Most HTTP communication is initiated by a user agent and consists of a request to be applied to a resource on some origin server. In the simplest case, this may be accomplished via a single connection (v) between the user agent (UA) and the origin server (O).

request chain ------>

UA ------v------O

<------response chain

A more complicated situation occurs when one or more intermediaries are present in the request/response chain. There are three common forms of intermediary: proxy, gateway, and tunnel. A proxy is a forwarding agent, receiving requests for a URI in its absolute form, rewriting all or parts of the message, and forwarding the reformatted request toward the server identified by the URI. A gateway is a receiving agent, acting as a layer above some other server(s) and, if necessary, translating the requests to the underlying server's protocol. A tunnel acts as a relay point between two connections without changing the messages; tunnels are used when the communication needs to pass through an intermediary (such as a firewall) even when the intermediary cannot understand the contents of the messages.

request chain ------>

UA -----v----- A -----v----- B -----v----- C -----v----- O

<------response chain

The figure above shows three intermediaries (A, B, and C) between the user agent and origin server. A request or response message that travels the whole chain must pass through four separate connections. This distinction is important because some HTTP communication options may apply only to the connection with the nearest, non-tunnel neighbor, only to the end-points of the chain, or to all connections along the chain. Although the diagram is linear, each participant may be engaged in multiple, simultaneous communications.
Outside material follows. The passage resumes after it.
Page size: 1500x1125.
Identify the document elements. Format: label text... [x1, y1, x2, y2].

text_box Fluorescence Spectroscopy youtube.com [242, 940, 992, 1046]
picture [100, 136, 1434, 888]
For example, B may be receiving requests from many clients other than A, and/or forwarding requests to servers other than C, at the same time that it is handling A's request.
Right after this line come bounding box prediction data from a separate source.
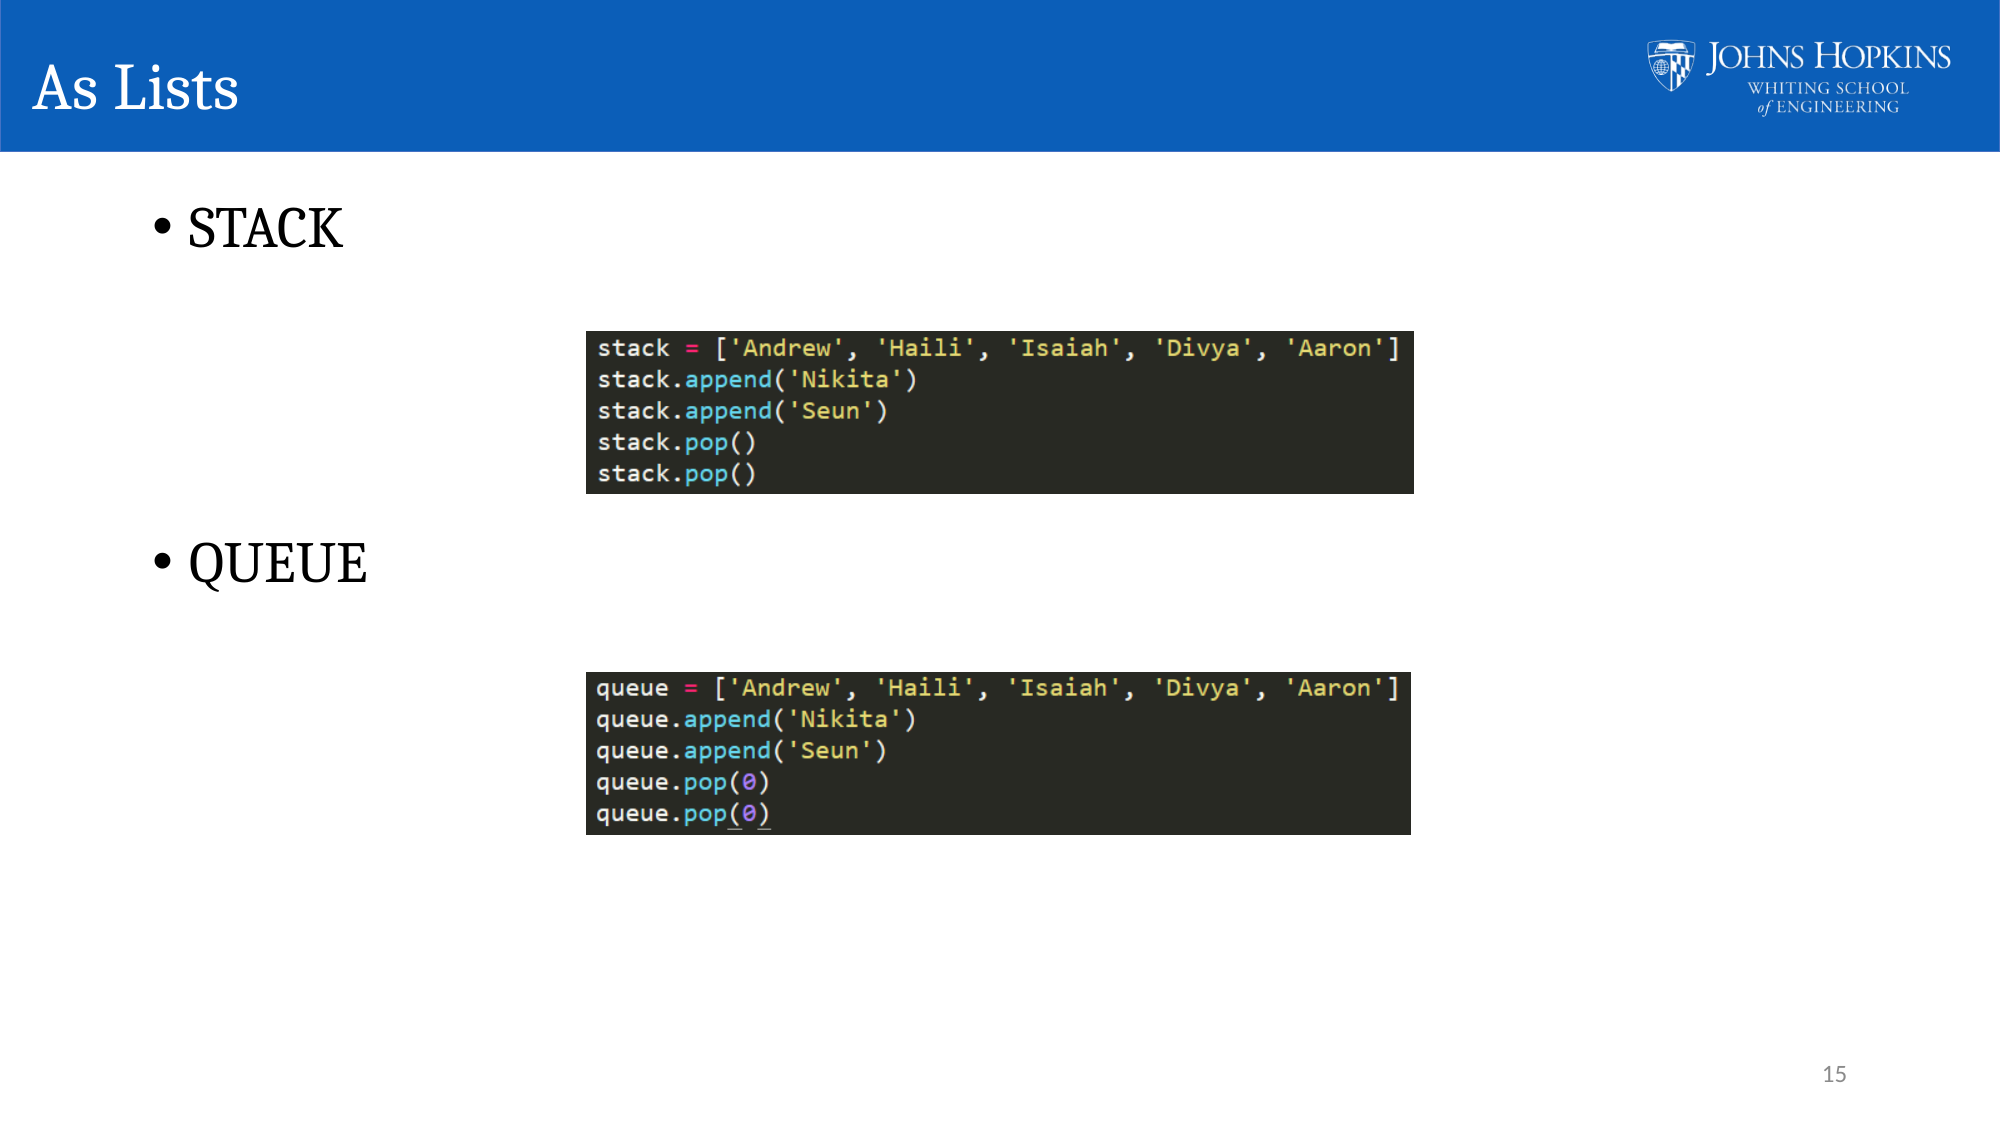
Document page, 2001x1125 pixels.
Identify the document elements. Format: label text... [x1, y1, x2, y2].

title As Lists [17, 27, 1631, 149]
picture [586, 331, 1414, 494]
picture [586, 672, 1411, 835]
list STACK QUEUE [137, 189, 1863, 1014]
slide_number 15 [1412, 1042, 1863, 1103]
Any party to the communication which is not acting as a tunnel may employ an internal cache for handling requests. The effect of a cache is that the request/response chain is shortened if one of the participants along the chain has a cached response applicable to that request. The following illustrates the resulting chain if B has a cached copy of an earlier response from O (via C) for a request which has not been cached by UA or A.

request chain ------>

UA -----v----- A -----v----- B ------C ------O

<------response chain

Not all responses are cachable, and some requests may contain modifiers which place special requirements on cache behavior. Some HTTP/1.0 applications use heuristics to describe what is or is not a "cacheable" response, but these rules are not standardized.

On the Internet, HTTP communication generally takes place over TCP/IP connections. The default port is TCP 80, but other ports can be used. This does not preclude HTTP from being implemented on top of any other protocol on the Internet, or on other networks. HTTP only presumes a reliable transport; any protocol that provides such guarantees can be used, and the mapping of the HTTP/1.0 request and response structures onto the transport data units of the protocol in question is outside the scope of this specification.
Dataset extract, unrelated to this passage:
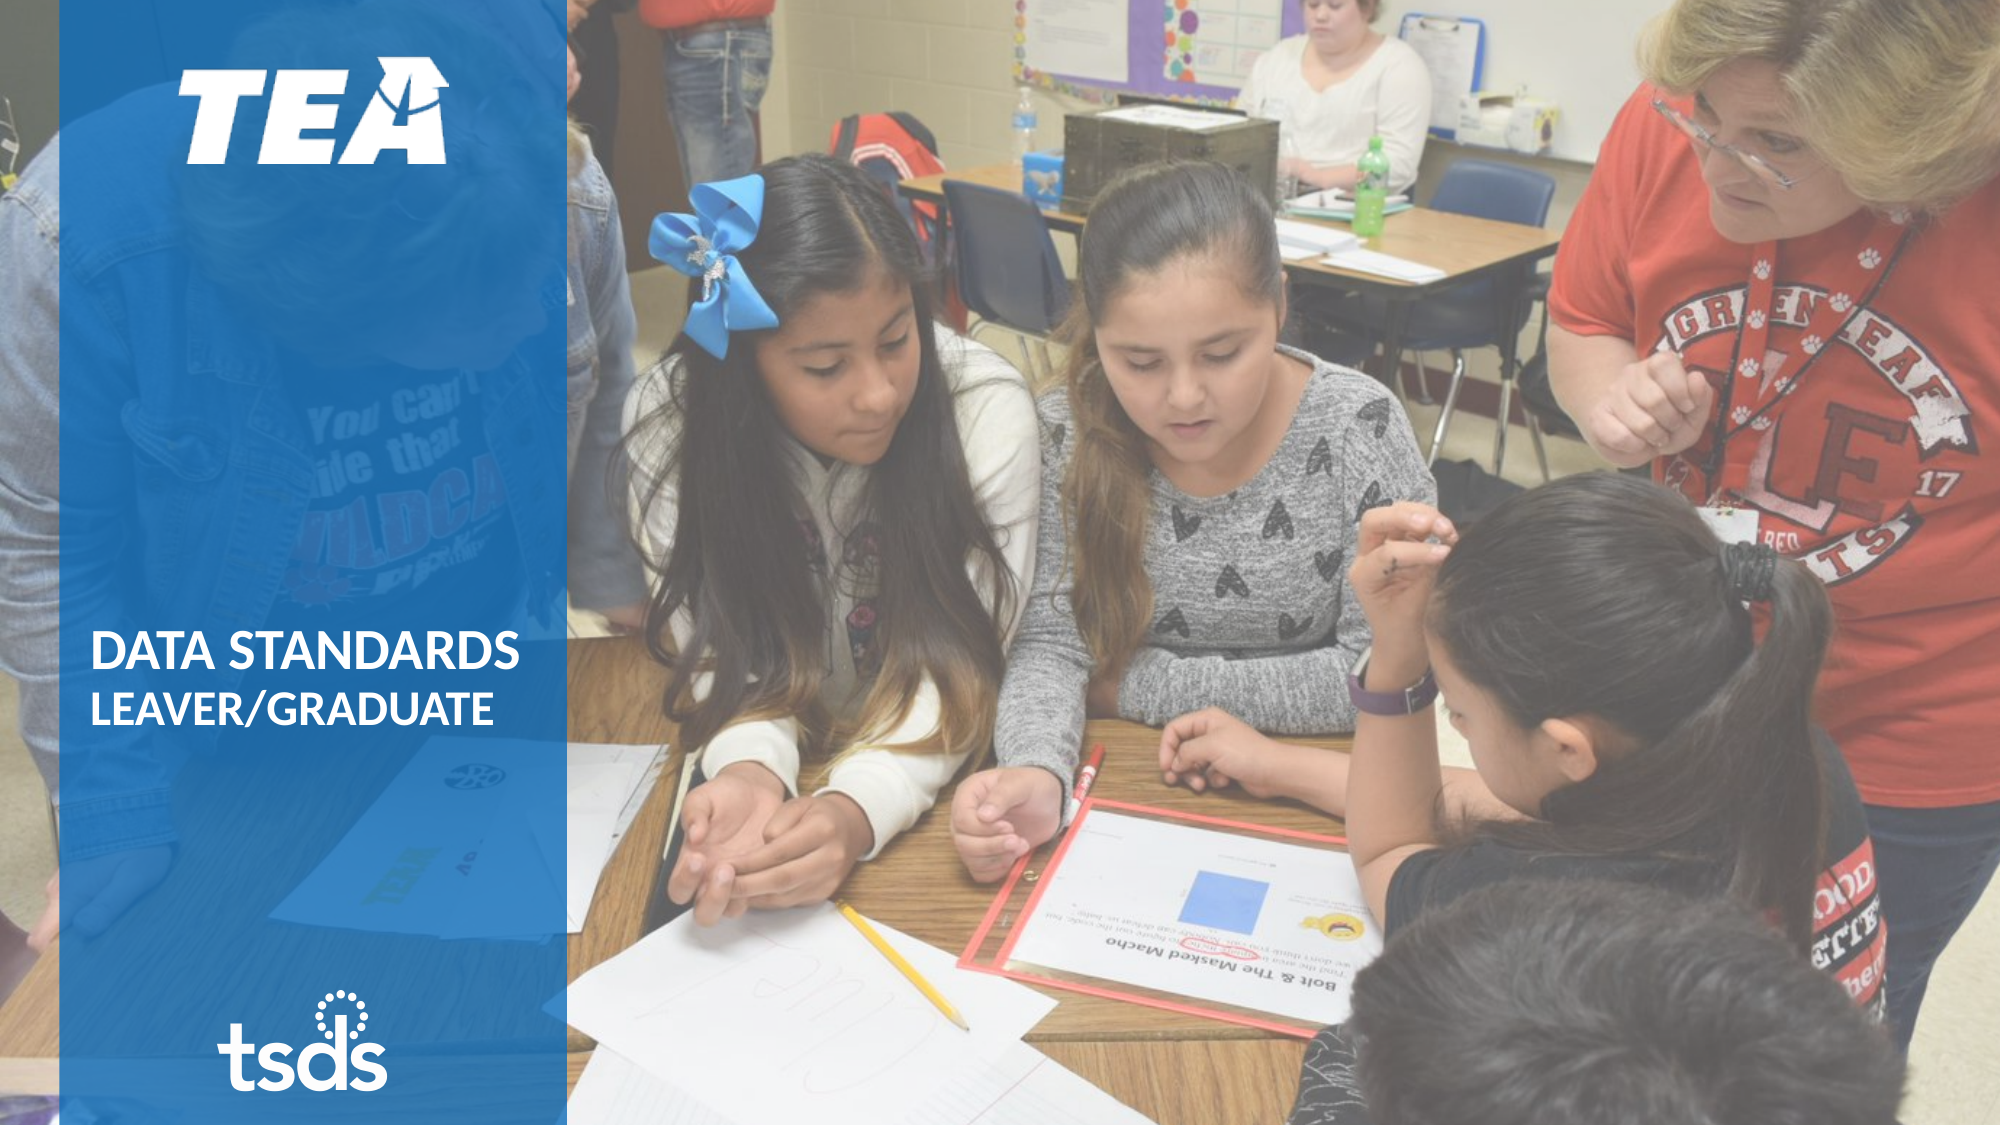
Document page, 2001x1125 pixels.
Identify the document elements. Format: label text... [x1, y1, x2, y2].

picture [217, 990, 392, 1097]
picture [177, 55, 449, 164]
title DATA STANDARDS LEAVER/GRADUATE [75, 357, 560, 744]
Except for experimental applications, current practice requires that the connection be established by the client prior to each request and closed by the server after sending the response. Both clients and servers should be aware that either party may close the connection prematurely, due to user action, automated time-out, or program failure, and should handle such closing in a predictable fashion. In any case, the closing of the connection by either or both parties always terminates the current request, regardless of its status.”